Second, the perceived ‘problem’ of small, and in particular, unstructured data (conversational, semantic, graph-based, etc.), isn’t so much that it is ‘uncleansed’, but that it doesn’t have much in terms of open standardization. The influencer domain is great example: companies (startups) tend to make products that measure influence according to their standards, rather than open standards based on the contextual needs of clients and partners.
Compounding this is the fact that the big Internet companies (Google, Yahoo!, Facebook, Bing, et al) have done very little to advance their data standards beyond their own publishing and advertising agendas, making it very difficult for smaller companies to do things like rewrite the web, and for larger companies to get a far better handle on what their customers are doing, without having to game their information, or basically steal it and resell it to partners. This is also partly why ‘privacy’ and data management are elusive to the average Internet or social network user.
Personally, it’s one of many reasons why I bailed on Facebook after being an early adopter, and will be bailing on Google+ as another early adopter sooner rather than later. Twitter has been pushing back against the government on these issues, although in reality, all of these digital environments are hackable.
Advertising cookies, as another example, have barely advanced into the first party realm (whereby they don’t need to ‘follow you around’ while you do searches and click on pages), while third party cookies still flood web browsers and enable agencies like the NSA to surveil people through backdoors. Regardless of how you feel about it (you should definitely question it), the bigger issue is that we are contributing to the degradation of our information systems, as well as unknowingly helping to put up barriers to the content we see, and the data that is managed.
On the client side, I can’t tell you many phone calls I get from decision-makers who are frustrated that their data partners, software vendors and analyst teams struggle to sort through the data sets they manage, how difficult it is for them to segment old and new customers or prospects, and how hard it is for them to scale their own practices.

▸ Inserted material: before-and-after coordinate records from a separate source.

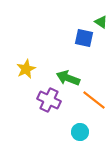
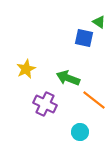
green triangle: moved 2 px left
purple cross: moved 4 px left, 4 px down
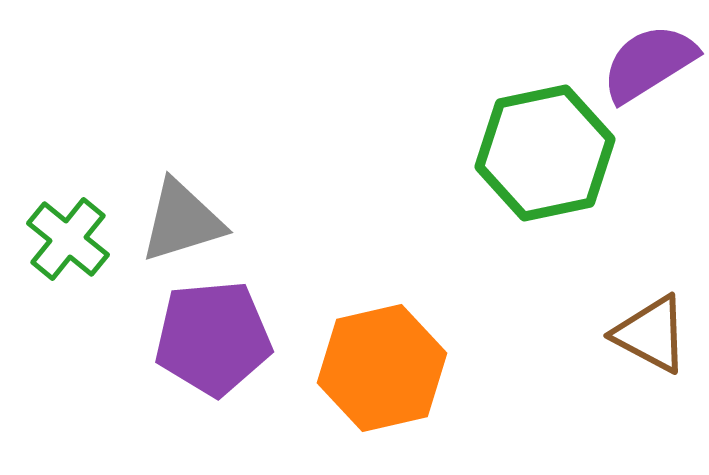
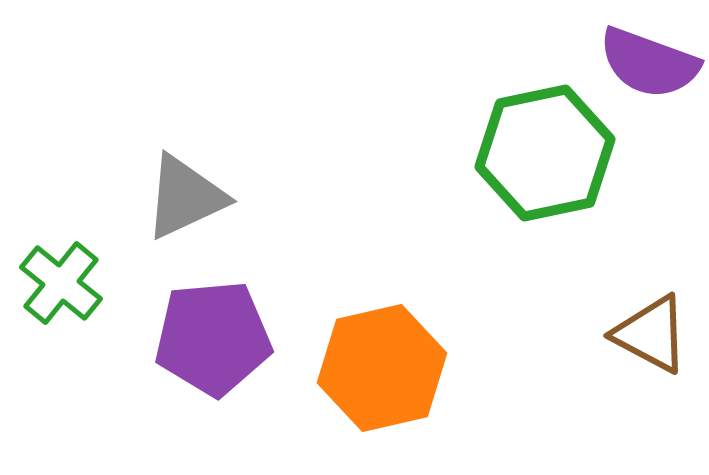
purple semicircle: rotated 128 degrees counterclockwise
gray triangle: moved 3 px right, 24 px up; rotated 8 degrees counterclockwise
green cross: moved 7 px left, 44 px down
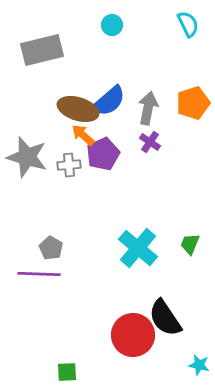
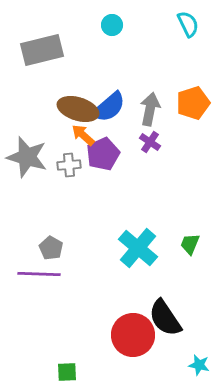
blue semicircle: moved 6 px down
gray arrow: moved 2 px right, 1 px down
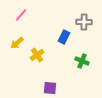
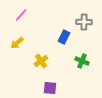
yellow cross: moved 4 px right, 6 px down
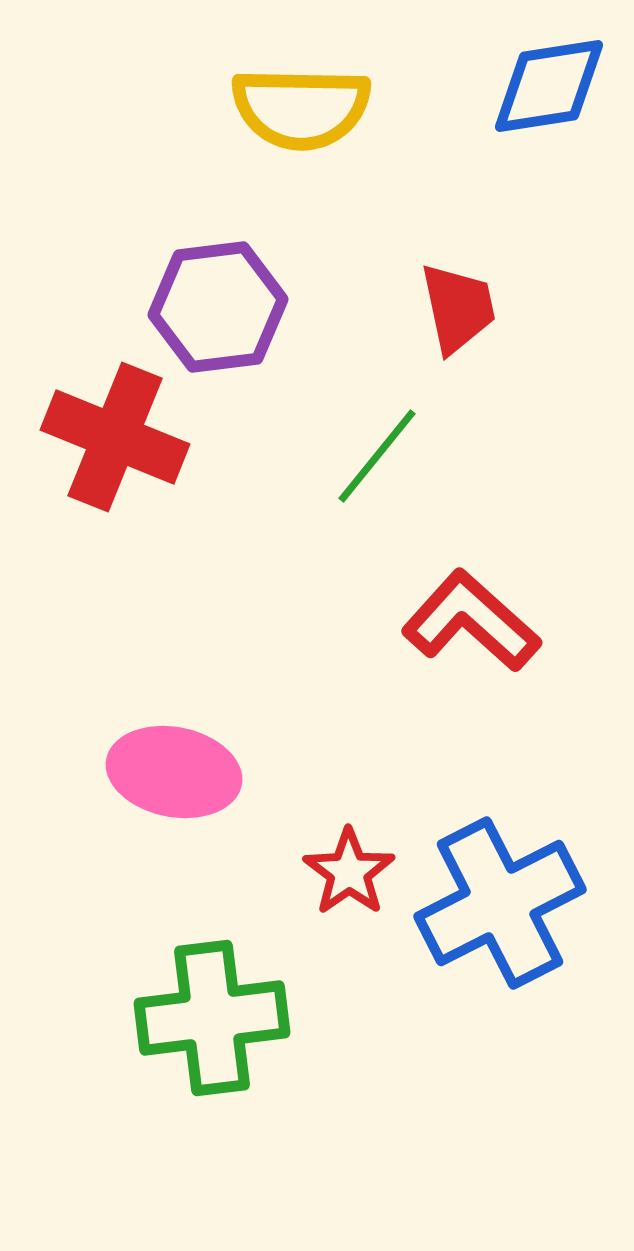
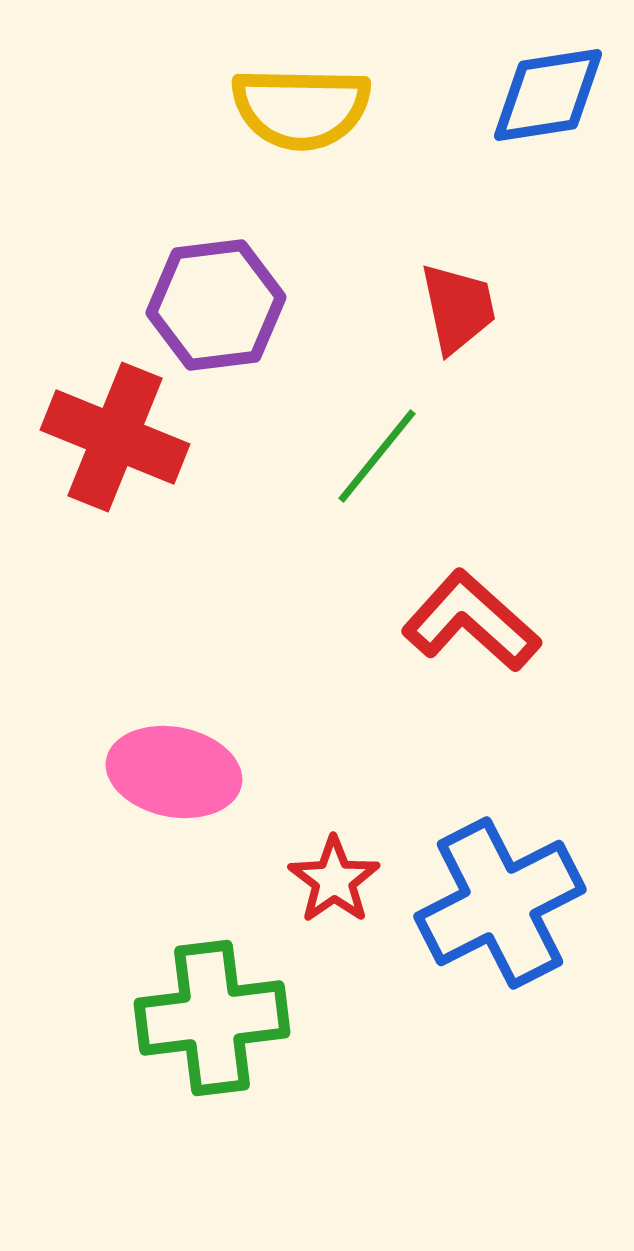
blue diamond: moved 1 px left, 9 px down
purple hexagon: moved 2 px left, 2 px up
red star: moved 15 px left, 8 px down
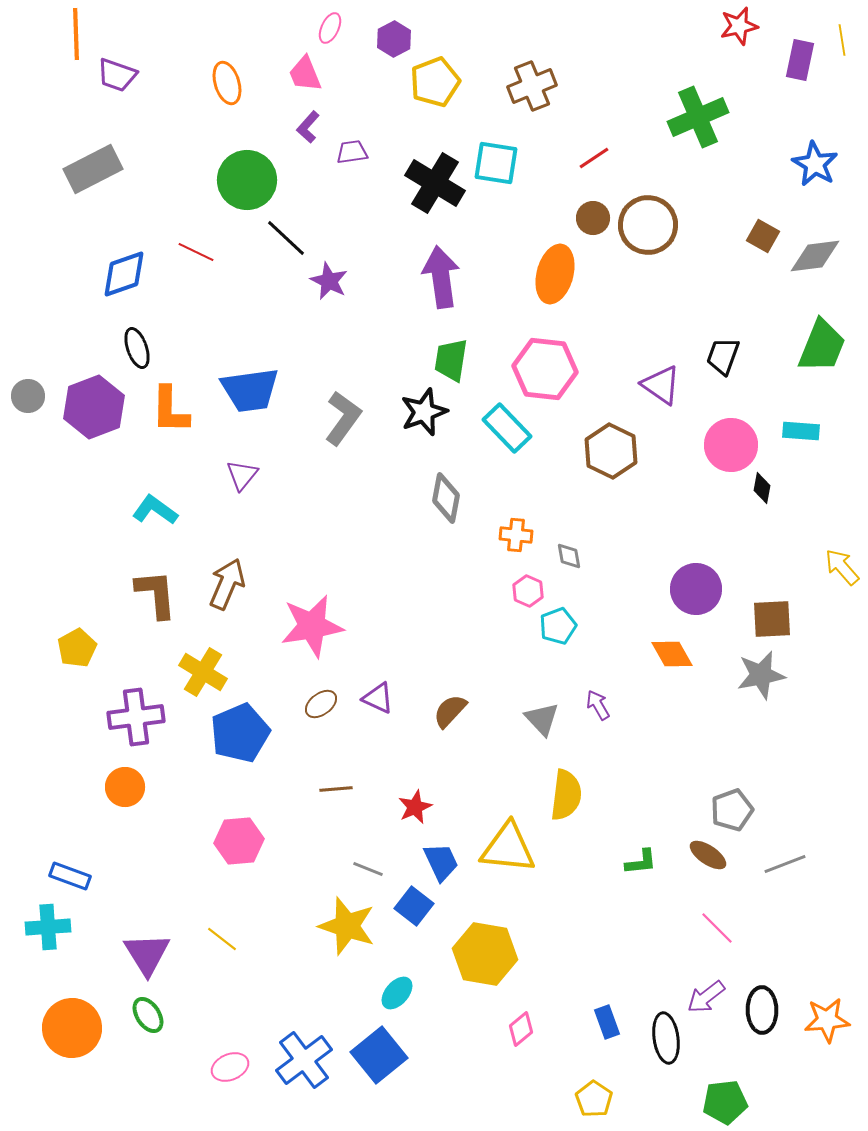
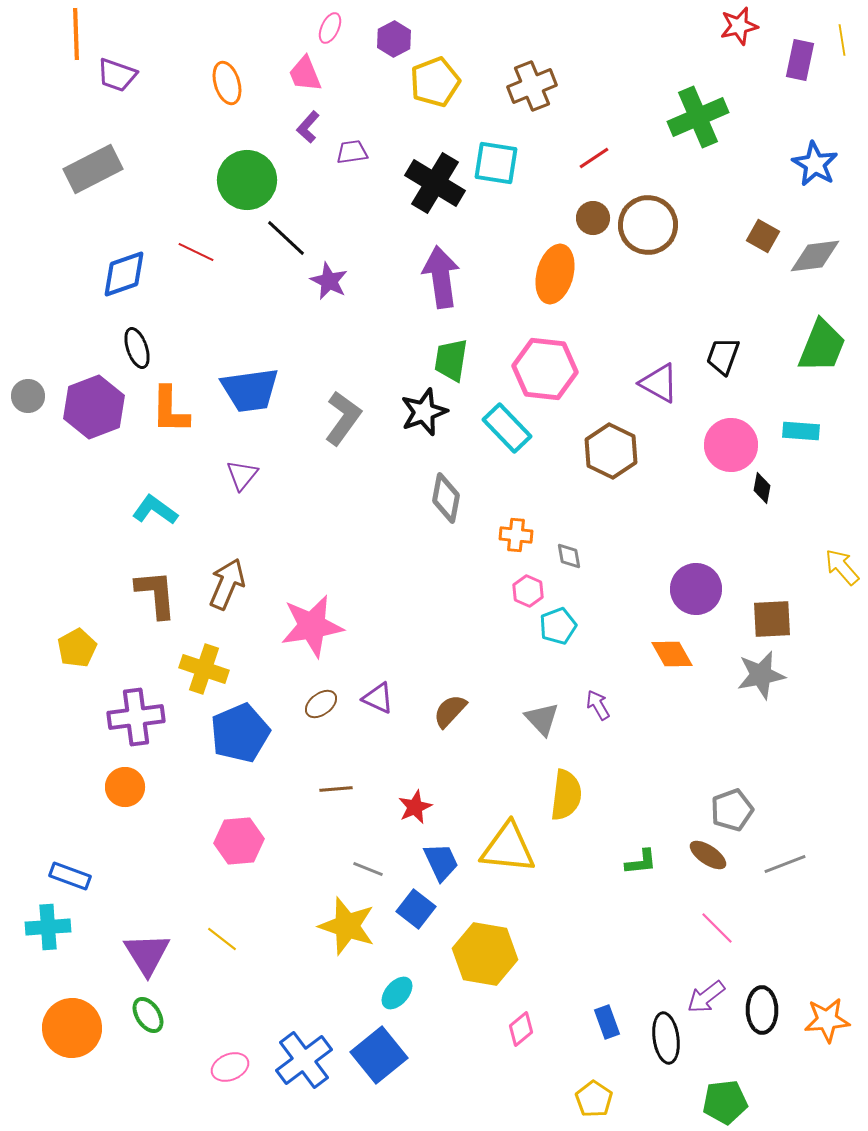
purple triangle at (661, 385): moved 2 px left, 2 px up; rotated 6 degrees counterclockwise
yellow cross at (203, 672): moved 1 px right, 3 px up; rotated 12 degrees counterclockwise
blue square at (414, 906): moved 2 px right, 3 px down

In short, they’re still not able to empower their decisions with the kind of rigor they’d like. And of course, that sort of ‘rigor’ is relative to the demands and operations of the business, as well as supply or value chain partners, and most importantly, customers.
That said, with these great challenges come even greater opportunities.
A big one is to use these superstructures to our advantage by ‘sorting and seeing’ information more seamlessly on the ‘big’ side, and ‘making and matching’ information as users (participants) on the ‘small side’. Sorting and seeing basically involves using data orientations more and more in parallel, while making and matching is really about how each of us is active in how we curate and share our information with other people.
What results — at least what I’ve witnessed in my own work — is a whole new set of emerging processes that are both analytical (observation and pattern-oriented) and insightful (intuitively empowered).
Put another way, in a world in which questions are arguably more important than ‘answers’, we have an opportunity to understand, shape and compute information in incredibly efficient ways.
What remains is a desire to approach our respective disciplines differently and more openly, and to collaborate a lot more with people ‘on other sides of the data spectrum’.
As always, there is much to look forward to in our infofuture.